─── Extract

A simple stool test could help GPs decide whether patients have irritable bowel syndrome (IBS) or other more serious bowel conditions.
Patients with lower bowel symptoms, such as chronic abdominal pain, diarrhoea or constipation are often seen in general practice.
Most of these patients have IBS, a condition that affects up to one in five people, and though troublesome, does not have serious effects in terms of damage to the bowel.
However, lower bowel symptoms could also suggest inflammatory bowel disease (IBD), which can have serious complications and includes conditions including ulcerative colitis and Crohn's disease. More than half of people with Crohn's disease need surgery within 10 years of diagnosis.
Since symptoms between IBD and IBS often overlap, making a correct diagnosis can be difficult. This can mean that patients with IBD could suffer delays with receiving treatment, or that those with IBS could receive unnecessary invasive treatment such as endoscopy.
New guidance from NICE on bowel symptom tests recommends simple stool tests which measure the levels of the protein calprotectin in stools, which can be traced in samples for several days.
If the bowel is inflamed, as in IBD, this can lead to higher than normal levels of the protein passing through the walls of the intestine.
Consequently, determining the quantities present can be used to help distinguish between inflammatory bowel diseases and non-inflammatory bowel diseases.
NICE says the tests are not recommended for people who are being considered for referral for suspected cancer, as inflammatory markers are also present in bowel cancer.

──────

* _Task item 1_:
From the stool test article, extract the passage starting with "If the bowel" and going on through "non-inflammatory bowel diseases.".
* _Task item 2_:
According to the stool test article, what share of people with Crohn's disease need surgery within 10 years of diagnosis?
* _Task item 3_:
Carry on the article about stool tests for bowel symptoms from the point where it stops.

─── Available data

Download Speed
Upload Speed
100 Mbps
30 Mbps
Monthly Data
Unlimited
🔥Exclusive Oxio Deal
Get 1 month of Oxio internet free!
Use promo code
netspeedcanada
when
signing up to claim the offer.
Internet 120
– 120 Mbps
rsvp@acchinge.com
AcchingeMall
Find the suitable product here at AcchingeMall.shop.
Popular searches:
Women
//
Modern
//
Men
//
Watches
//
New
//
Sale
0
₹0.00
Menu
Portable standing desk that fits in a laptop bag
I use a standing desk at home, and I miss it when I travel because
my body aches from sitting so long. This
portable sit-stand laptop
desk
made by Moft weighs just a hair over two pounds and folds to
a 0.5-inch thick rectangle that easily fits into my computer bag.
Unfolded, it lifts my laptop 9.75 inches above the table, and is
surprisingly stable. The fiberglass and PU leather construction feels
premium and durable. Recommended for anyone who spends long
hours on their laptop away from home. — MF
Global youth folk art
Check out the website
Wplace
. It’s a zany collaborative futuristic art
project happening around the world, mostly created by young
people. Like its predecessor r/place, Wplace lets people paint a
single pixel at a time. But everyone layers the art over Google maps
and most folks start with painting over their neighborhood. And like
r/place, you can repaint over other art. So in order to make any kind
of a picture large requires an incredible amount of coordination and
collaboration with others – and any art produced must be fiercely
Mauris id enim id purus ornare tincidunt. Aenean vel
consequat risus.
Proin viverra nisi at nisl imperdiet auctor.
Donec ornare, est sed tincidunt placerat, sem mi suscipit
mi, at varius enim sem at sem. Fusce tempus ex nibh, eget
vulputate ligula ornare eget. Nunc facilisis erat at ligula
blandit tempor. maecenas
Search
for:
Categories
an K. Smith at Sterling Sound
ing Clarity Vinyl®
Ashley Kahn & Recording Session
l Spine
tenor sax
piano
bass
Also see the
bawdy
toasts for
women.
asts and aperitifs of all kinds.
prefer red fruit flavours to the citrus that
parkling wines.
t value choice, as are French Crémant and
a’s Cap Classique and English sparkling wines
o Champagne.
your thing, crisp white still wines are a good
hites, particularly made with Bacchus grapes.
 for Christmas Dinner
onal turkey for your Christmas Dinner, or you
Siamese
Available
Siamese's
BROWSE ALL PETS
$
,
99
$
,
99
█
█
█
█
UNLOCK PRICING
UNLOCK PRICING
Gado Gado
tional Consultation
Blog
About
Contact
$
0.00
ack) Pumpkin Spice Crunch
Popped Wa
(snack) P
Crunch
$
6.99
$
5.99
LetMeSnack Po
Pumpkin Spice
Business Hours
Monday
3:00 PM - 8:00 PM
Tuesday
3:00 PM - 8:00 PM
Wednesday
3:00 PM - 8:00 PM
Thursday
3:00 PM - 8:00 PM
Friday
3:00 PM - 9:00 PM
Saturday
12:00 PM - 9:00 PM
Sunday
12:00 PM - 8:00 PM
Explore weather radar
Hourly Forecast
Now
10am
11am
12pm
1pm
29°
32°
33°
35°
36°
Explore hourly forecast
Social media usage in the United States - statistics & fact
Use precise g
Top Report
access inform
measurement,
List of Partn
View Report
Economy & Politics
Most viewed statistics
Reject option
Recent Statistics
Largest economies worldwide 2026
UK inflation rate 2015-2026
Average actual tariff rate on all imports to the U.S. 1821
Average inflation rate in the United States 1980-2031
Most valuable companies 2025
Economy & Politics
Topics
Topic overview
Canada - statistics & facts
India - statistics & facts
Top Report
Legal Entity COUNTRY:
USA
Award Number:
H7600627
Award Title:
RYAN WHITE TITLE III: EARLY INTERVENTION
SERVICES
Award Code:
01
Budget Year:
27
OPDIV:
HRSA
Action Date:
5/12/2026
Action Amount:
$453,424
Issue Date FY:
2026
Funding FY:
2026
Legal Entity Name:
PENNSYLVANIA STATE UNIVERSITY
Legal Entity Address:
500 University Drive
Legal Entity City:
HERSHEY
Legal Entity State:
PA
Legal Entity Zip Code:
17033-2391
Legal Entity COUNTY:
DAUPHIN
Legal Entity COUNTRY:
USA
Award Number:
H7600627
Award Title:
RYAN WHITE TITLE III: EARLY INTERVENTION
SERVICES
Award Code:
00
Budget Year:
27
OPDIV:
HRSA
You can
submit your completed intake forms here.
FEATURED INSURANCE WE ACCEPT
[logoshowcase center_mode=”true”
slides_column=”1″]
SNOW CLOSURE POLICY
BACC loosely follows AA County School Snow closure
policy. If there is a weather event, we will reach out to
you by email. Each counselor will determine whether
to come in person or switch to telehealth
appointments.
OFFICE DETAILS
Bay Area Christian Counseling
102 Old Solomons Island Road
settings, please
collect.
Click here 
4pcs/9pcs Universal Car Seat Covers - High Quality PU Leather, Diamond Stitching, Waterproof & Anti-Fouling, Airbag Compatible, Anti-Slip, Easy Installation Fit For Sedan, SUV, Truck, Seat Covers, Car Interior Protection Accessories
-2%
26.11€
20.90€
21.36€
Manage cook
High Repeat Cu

──────

* _Exercise output 1_:
If the bowel is inflamed, as in IBD, this can lead to higher than normal levels of the protein passing through the walls of the intestine.
Consequently, determining the quantities present can be used to help distinguish between inflammatory bowel diseases and non-inflammatory bowel diseases.

* _Exercise output 2_:
More than half.

* _Exercise output 3_:
Professor Carole Longson, Director of the NICE Health Technology Evaluation Centre, said: "Currently a number of tests are carried out in both hospitals and GPs' surgeries to rule out conditions rather than to diagnose.
"This means people often face uncertainty, lots of visits to hospitals and their GP and repeated tests - some of them invasive and uncomfortable. Many people with IBD, particularly children with Crohn's disease, sometimes have to wait for several years for their condition to be diagnosed.
"Looking at the available evidence, we found that faecal calprotectin testing is a good way to distinguish between IBD and IBS."
She added: "As well as being of benefit to patients, the tests will also save the NHS money. They will reduce both the time spent searching for a diagnosis and the numbers of invasive procedures such as colonoscopy.
"The test is also likely to reduce the demands on colonoscopy departments which will be able to focus on people being investigated for more serious conditions such as bowel cancer."